Nationals from 80 countries including China, Japanese, Koreans, Australians, New Zealanders, North Americans and virtually all Europeans, who want to enter Sri Lanka as a tourist for the purpose of tourism, receive a free tourist visa upon entry, valid for a short period of 30 days. A Tourist Visa is normally validated only for a single journey. Those who visit for purposes other than holiday should obtain prior Visit Visas. The 30-day visa can be extended up to 90 days on the payment of a fee. You'll need to show a return or onward airline ticket out of Sri Lanka, along with proof of funds, such as traveler's cheques or credit card, and provide a copy of the bio-data page of your passport and 02 photographs.
Any foreign national who desires to enter Sri Lanka, who holds a return air ticket and sufficient funds [currency / travellers cheques / credit card] for maintenance is eligible. Nationals of other countries should obtain prior Visit visas whatever the purpose of visit is. They can obtain prior visas/landing endorsements from the Sri Lankan Mission abroad or from the Controller General of Immigration and Emigration by requesting a local sponsor to apply on their behalf. The latest regulations are given at www.immigration.gov.lk.
Since Sri Lanka is a tropical country, you can expect the rain anytime of the year in most parts. However, the two major rainy seasons are South-West monsoon (May to September) and North-East monsoon (December to February). The climate of Sri Lanka changes dramatically from one part of the country to another. For example the Central Hills (Nuwara Eliya) of Sri Lanka, has a temperature around -5-20 C throughout the year, whereas most of the other regions specially the dry zone areas (Northern, North Central, Southern, and Eastern) relatively have a temperature consistently around 30-35 C.

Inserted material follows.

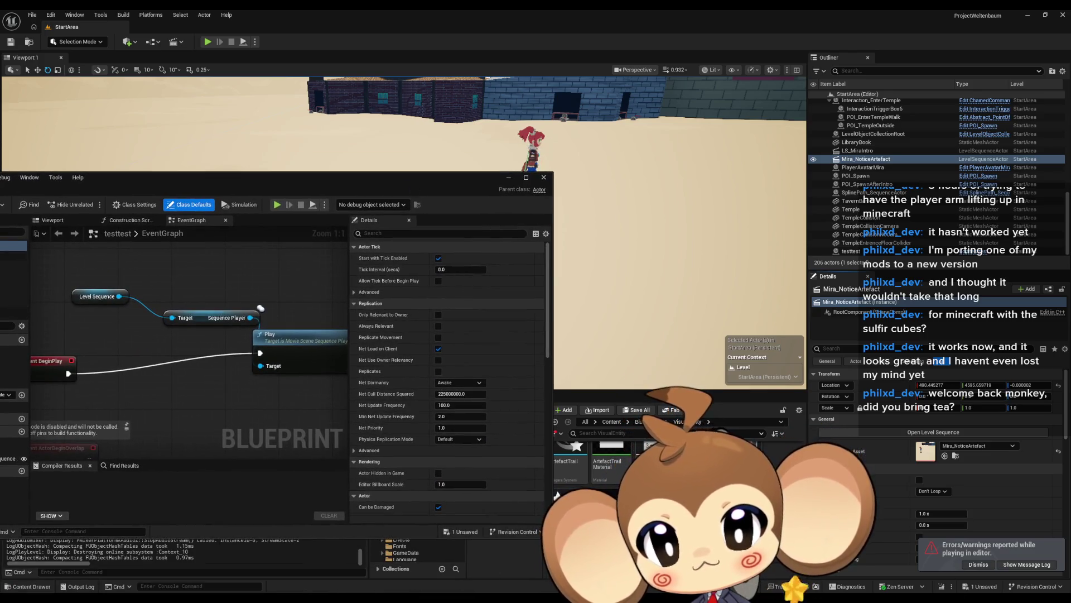
mouse_move(424, 600)
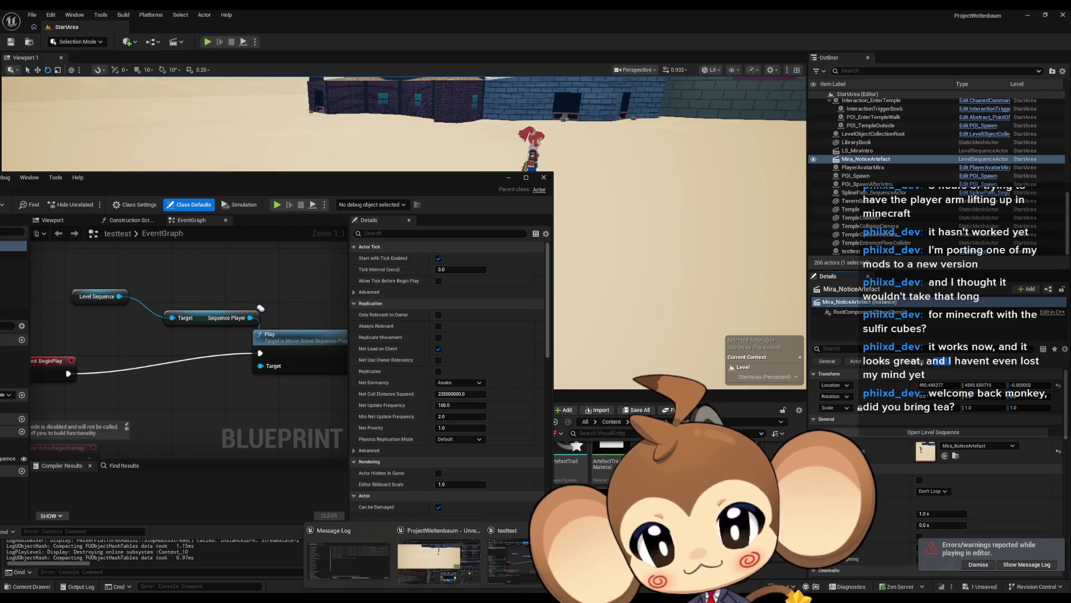
click(614, 422)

There are some important guidelines that apply to photography regarding Buddhist imagery, when you visit a temple or other religious site. Do not turn your back to (or be alongside) a Buddha statue or any statue when posing for photos as this may cause disrespect, (observe what others are doing). It's OK to photograph a statue, but all persons should be facing it. Otherwise it would be a surprise that most tourists wouldn't bring a camera of some kind when they visit a photogenic island as Sri Lanka.
wear light Cotton garments and light weight suits are the ideal as Sri Lanka is a tropical island. Don't forget comfortable shoes, sandals or trainers, sun glasses and cotton socks. In the hill country pullovers will be necessary. It is advisable to wear respectful attire (no miniskirts, tank tops, short pants, hats, etc,) especially off the beach when visiting temples or any religious sites as a mark of respect. Public nudity is illegal in Sri Lanka - nude/topless sunbathing and skinny dipping should be avoided.

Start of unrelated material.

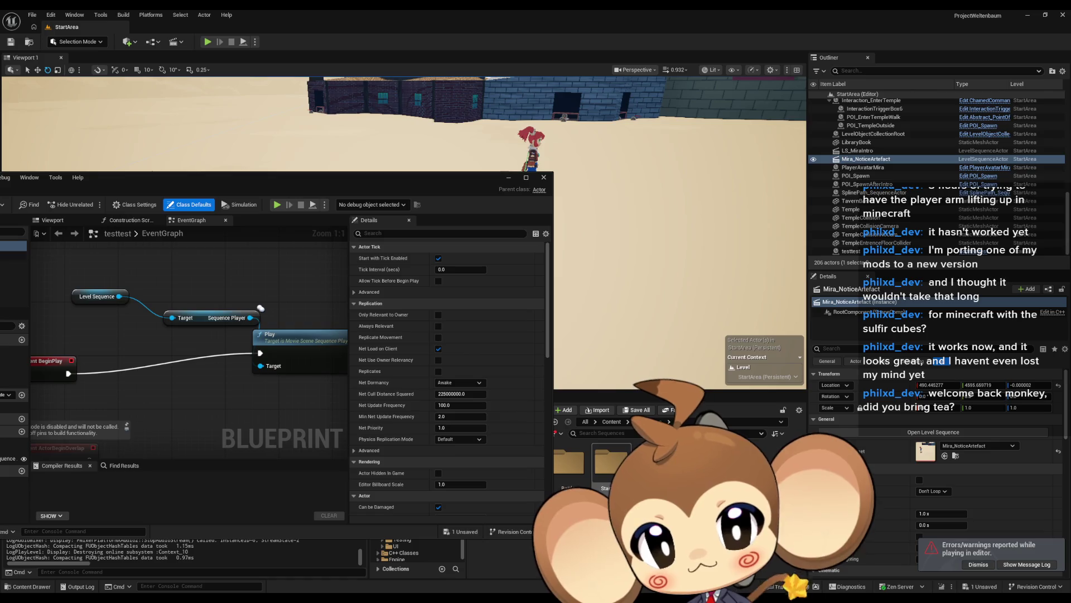
double_click(608, 461)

Sri Lanka Standard Time is five and a half hours ahead of GMT. (Allowance should be made for summer-time changes in Europe.)
Vaccination is recommended for Hepatitis A+B and Tetanus. Also, the Typhus vaccination outside of tourist areas especially in the wet season, beware of Bowel diseases such as diarrhea and amoebic dysentery, vector borne diseases such as malaria and dengue fever, Sri Lanka's physicians, though, many of them have trained in the West, are particularly experienced in dealing with locally occurring diseases. Minor health problems can always be treated by doctors with practices in the resorts and elsewhere in the country as Colombo now boasts a selection of modern, well-equipped private hospitals offering the latest medical services.
In Sri Lanka Water from the tap is not considered to be safe to drink in the country. So the best solution is to use bottled water for both drinking and teeth brushing. However, if you are using bottled water please make sure SLS (Sri Lanka Standard Institute) label is present, Although There are now many brands available. Fresh milk, due to the climate, spoils easily, and so is often very expensive. Powdered milk, however, is safe and is often substituted. 'Thambili' the juice from King Coconut is very refreshing. It's sold at the side of streets throughout the island, Coca Cola" and "Pepsi" also available in large and small sizes (plastic bottles) including several local soft drink brands - all available at rapidly multiplying supermarkets all across the country and grocery shops. Local beer and spirits are widely available. Alcohol is not sold on Poya (full-moon day of the month) days.